The climax of this exhibition comes (somewhat predictably) with Twombly’s famous series of paintings which depict the changing seasons, Quattro Stagionio. However, Twombly's masterpieces wholeheartedly deserve their place at the finale of this exhibition and are interestingly placed in comparison with photographic replications of Poussin's similar series: The Four Seasons. Twombly's paintings loosely follow the traditional character of each season and age, as aptly set forth in Keat's poem The Human Seasons: Spring is lusty, summer sensual, autumn content to be idle, winter sees death approaching. Whilst Primavera (spring) features energetic strokes of red and yellow that create a suitably uplifting sense of vitality and new life, Estate (summer) is much more mellow with its use of whites, creams and yellows which lean towards both the peace and tranquillity associated with a lazy summer afternoon, but also I would argue, with the notion of a stifling and oppressive heat represented by the presence of a white mist across the painting. Autonno (autumn) is like Primavera with its exuberant use of rich colours, except this time there are a whole multitude of new colours such as browns, greens and purples, which (presented as they are alongside the bare branches Twombly has also painted) create a vivid sense that autumn is the season when nature is stripped of its colour. The grapes which feature to the left of the canvas relate specifically to the wine festival of Bassanio and echo Poussin's similar depiction of grapes in his Autumn canvas. Twombly's Inverno (winter) also alludes to Poussin's earlier representation of the seasons, through its depiction of curved, boat-like forms in black paint. According to Nicholas Cullinan and Simon Bolitho, "Inverno is the most sparse of all Twombly's seasons, with words disappearing beneath a mist of translucent white paint, and the gathering darkness relieved only by flares of yellow and green paint." I would argue though that the flares of yellow and green paint hardly serve to "relieve" the gathering darkness and that Twombly's depiction of winter is thoroughly bleak and unforgiving. 

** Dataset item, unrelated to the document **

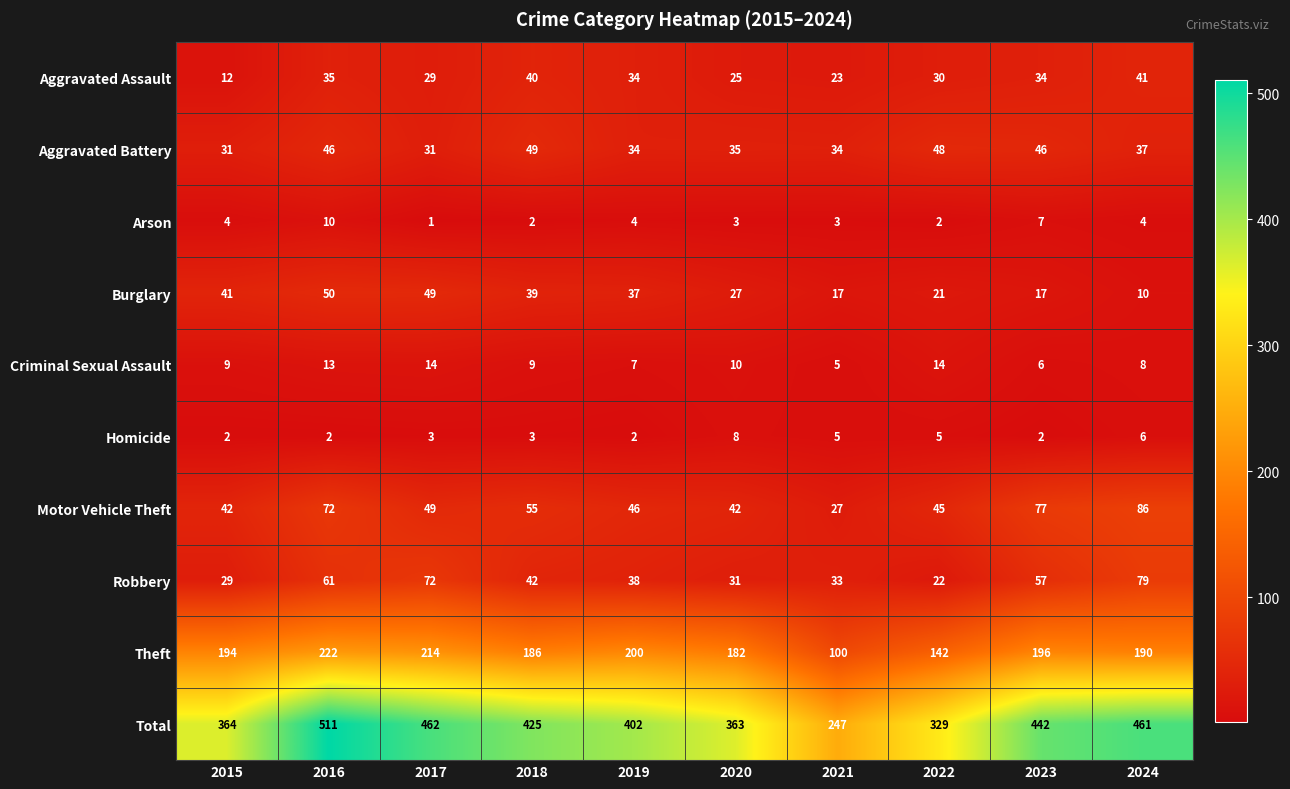

Between 2019 and 2020, which series saw the biggest shift?

Total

Whilst the artistic style of Nicholas Poussin and Cy Twombly could hardly be more different; the subject matter and inspirations of both artists, were remarkably similar. Lubbock acknowledges that Poussin's paintings of "high" subjects from the Bible; mythology, ancient history and epic poetry "were images for private study, for an intellectual elite, not for church and state. But their patient deliberation can accumulate a massive force." Classical references aside, Twombly's highly abstract work which frequently features undecipherable scrawls, can be hard to understand at times. However, this ingenious positioning of Twombly's work alongside Poussin's, allows the work of the American artist to be understood and viewed in a thoroughly, original and informative context.